When asking Bryan Swaffield, vice president of marketing and outreach at the UW Mindfulness Project, to define mindfulness, he resorted to a single, summarized quote that is familiar amongst mindfulness participants.
His answer? “Mindfulness is paying attention, in the present, on purpose, and without judgment.”
With this answer in mind, a group of UW students established the UW Mindfulness Project, in hopes of creating a place to “slow down, connect, and reflect.”
Via The Daily
The project was formed in 2013 by Alysha Greig, a senior majoring in philosophy. Currently 15 students making up three committees staff the UW Mindfulness Project.
As of late, the project has initiated a “Mini Mindfulness Center.” Students can take free classes over the course of the quarter in Room 287 in Mary Gates Hall. Registration is not required and the sessions are first-come, first-serve.
According to Swaffield, a senior majoring in oceanography, nine more students have decided to take part in molding the project, a good handful of whom are passionate freshmen.
“Our end goal, if we could have our dream played out right in front of us, would be to have a big center,” Swaffield said. “A building built specifically not for us, but for our purposes, and to have rooms available for other organizations to come in and use those.”
Swaffield said he was initially “not too fond” of doing just yoga and meditation at the Mini Mindfulness Center, especially because Greig had always said she wanted to get away from the idea that mindfulness, outside of its practice in meditation and yoga, doesn’t apply to any other aspect of life.
“So I’d say that, and I talked to her about this, that there is room for changes in the future,” Swaffield said. “We’re just going to go as simple as we can first, and just gauge interest level, and see where we want to take it. Don’t always expect us to be solely meditation and yoga. We do have plans to expand and incorporate other things.”

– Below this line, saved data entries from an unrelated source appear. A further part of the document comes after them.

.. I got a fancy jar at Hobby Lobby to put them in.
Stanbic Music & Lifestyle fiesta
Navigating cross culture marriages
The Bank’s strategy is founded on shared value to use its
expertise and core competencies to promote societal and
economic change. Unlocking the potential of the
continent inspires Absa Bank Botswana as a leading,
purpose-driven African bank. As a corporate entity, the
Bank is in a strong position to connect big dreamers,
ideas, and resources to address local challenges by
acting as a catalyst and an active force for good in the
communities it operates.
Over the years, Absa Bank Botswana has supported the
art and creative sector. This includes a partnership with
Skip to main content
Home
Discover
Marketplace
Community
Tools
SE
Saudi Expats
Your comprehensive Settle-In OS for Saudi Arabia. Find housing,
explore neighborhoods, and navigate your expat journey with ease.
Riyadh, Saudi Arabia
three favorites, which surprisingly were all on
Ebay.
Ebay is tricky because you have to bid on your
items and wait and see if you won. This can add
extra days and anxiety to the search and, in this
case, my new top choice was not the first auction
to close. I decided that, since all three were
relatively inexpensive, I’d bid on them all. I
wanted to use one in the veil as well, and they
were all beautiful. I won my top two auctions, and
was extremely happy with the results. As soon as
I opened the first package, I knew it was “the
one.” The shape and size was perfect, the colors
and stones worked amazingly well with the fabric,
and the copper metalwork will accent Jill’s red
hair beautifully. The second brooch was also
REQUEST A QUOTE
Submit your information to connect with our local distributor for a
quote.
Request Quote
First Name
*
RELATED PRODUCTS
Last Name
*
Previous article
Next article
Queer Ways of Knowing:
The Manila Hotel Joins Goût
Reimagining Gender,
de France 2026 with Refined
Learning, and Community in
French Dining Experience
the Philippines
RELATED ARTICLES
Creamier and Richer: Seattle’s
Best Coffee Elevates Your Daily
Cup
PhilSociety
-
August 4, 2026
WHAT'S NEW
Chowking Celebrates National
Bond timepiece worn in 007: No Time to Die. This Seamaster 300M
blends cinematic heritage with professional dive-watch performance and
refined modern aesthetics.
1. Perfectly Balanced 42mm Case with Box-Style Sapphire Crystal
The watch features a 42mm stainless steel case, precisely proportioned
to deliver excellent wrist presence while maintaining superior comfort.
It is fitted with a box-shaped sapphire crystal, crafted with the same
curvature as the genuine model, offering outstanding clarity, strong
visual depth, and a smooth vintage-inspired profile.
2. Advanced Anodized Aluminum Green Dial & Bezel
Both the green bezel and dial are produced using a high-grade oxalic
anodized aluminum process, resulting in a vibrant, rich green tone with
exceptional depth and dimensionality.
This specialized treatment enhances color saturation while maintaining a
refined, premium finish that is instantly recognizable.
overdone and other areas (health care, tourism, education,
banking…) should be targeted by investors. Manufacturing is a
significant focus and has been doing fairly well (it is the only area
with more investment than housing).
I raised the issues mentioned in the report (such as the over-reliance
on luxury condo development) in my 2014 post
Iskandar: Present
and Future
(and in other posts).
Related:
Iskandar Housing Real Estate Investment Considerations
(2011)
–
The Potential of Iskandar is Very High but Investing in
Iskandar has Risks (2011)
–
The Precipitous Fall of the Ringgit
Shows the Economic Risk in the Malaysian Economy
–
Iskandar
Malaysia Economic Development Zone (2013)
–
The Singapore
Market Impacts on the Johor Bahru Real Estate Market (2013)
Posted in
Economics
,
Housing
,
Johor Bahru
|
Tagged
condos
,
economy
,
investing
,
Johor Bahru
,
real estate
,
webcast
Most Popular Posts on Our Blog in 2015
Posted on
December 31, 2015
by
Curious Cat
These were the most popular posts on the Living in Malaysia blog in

Some of the ideas floating around among the UW Mindfulness Project members are services like peer mentoring, nutritional counseling, drawing classes, and a designated rest and relaxation room.
Previously, Greig was president of the Yogis at UW club, an essential stepping stone in her mindfulness journey, she said. When she realized a club couldn’t handle the amount of people who wanted to take part, Greig transformed the idea of a club into a project. As a club, the Yogis had limits on registration, so when Grieg moved forward with the UW Mindfulness Project, she looked for outside funding in order to include as many people as possible.

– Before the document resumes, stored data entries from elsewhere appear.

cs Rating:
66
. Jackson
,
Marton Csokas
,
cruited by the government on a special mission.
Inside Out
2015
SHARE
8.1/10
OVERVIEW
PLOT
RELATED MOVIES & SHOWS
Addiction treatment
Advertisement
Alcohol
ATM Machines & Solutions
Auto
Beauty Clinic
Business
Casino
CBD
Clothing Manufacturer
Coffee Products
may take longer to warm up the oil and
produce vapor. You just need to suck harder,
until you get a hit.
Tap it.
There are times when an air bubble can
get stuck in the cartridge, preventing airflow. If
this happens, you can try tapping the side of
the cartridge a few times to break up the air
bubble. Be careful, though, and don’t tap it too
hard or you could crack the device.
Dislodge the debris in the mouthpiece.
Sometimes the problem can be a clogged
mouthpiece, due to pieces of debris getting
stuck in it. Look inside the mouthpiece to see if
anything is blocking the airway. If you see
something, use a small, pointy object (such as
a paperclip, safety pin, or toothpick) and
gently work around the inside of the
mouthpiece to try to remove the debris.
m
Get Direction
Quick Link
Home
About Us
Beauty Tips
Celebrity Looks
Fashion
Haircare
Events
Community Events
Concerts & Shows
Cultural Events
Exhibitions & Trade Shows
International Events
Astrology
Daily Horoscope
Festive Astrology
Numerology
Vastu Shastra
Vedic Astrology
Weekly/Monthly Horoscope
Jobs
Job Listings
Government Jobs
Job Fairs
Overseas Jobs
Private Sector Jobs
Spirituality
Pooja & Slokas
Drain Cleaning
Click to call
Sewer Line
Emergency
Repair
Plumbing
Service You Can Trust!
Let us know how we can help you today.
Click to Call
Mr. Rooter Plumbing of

Grieg’s leadership, however, goes beyond just job titles.
“Mindfulness, yoga, meditation don’t change what happens to me, I have a lot of school work to do and a lot of difficult choices to make as a student, they change how I react to those situations,” Greig said. “I’m more calm, I’m more centered.”

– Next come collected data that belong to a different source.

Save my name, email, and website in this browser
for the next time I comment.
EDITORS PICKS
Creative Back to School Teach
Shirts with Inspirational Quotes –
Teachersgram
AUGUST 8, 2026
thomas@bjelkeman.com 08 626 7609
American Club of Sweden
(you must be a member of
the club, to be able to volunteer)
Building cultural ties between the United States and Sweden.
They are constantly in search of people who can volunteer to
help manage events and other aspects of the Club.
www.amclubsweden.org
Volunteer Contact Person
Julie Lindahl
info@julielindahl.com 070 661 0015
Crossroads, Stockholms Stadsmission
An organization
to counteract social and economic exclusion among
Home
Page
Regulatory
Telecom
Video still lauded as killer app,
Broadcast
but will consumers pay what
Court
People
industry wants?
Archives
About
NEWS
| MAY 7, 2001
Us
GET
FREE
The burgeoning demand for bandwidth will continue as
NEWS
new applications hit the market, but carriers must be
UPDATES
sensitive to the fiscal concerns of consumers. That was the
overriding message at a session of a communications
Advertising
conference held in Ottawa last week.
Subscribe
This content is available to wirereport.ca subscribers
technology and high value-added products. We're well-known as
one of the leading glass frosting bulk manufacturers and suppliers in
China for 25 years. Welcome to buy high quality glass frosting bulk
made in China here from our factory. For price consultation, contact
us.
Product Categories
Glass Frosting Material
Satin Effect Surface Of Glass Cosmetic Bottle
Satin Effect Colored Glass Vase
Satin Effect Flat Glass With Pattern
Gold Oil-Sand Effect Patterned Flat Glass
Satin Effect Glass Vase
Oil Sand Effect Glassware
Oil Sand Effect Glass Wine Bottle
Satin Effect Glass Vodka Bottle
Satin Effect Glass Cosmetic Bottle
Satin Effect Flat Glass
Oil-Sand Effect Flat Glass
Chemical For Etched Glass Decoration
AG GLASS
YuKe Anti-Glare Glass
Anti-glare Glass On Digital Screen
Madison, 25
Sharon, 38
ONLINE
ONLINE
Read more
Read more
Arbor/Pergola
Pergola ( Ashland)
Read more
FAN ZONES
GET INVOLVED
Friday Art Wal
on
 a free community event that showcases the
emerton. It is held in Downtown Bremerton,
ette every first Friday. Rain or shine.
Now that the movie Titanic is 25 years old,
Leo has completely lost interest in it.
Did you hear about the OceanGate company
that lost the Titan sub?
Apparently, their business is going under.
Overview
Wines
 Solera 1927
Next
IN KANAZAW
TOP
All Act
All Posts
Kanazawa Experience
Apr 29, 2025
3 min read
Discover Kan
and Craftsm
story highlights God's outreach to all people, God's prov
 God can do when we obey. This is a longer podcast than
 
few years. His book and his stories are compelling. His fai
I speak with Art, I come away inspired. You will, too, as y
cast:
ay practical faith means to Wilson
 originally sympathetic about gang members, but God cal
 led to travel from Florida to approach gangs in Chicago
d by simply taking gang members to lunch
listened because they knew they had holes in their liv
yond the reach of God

Danny Stofleth, the project’s vice president for project analysis and a UW graduate student in communication and education, found himself expounding upon his own journey with mindfulness practices.
“One of the things that’s made a huge difference for me and how I deal with other people is being aware of how distracted I get with Facebook, my cell, texting,” Stofleth said. “It’s just killing time by wasting time on your phone rather than engaging with the world around you.”
Mindfulness, according to the team, isn’t restricted to a yoga mat. It is an outlook, a very deliberate sense of awareness that can relieve stress and make school a bit more bearable. Perhaps it can even create an all-around clearer mind.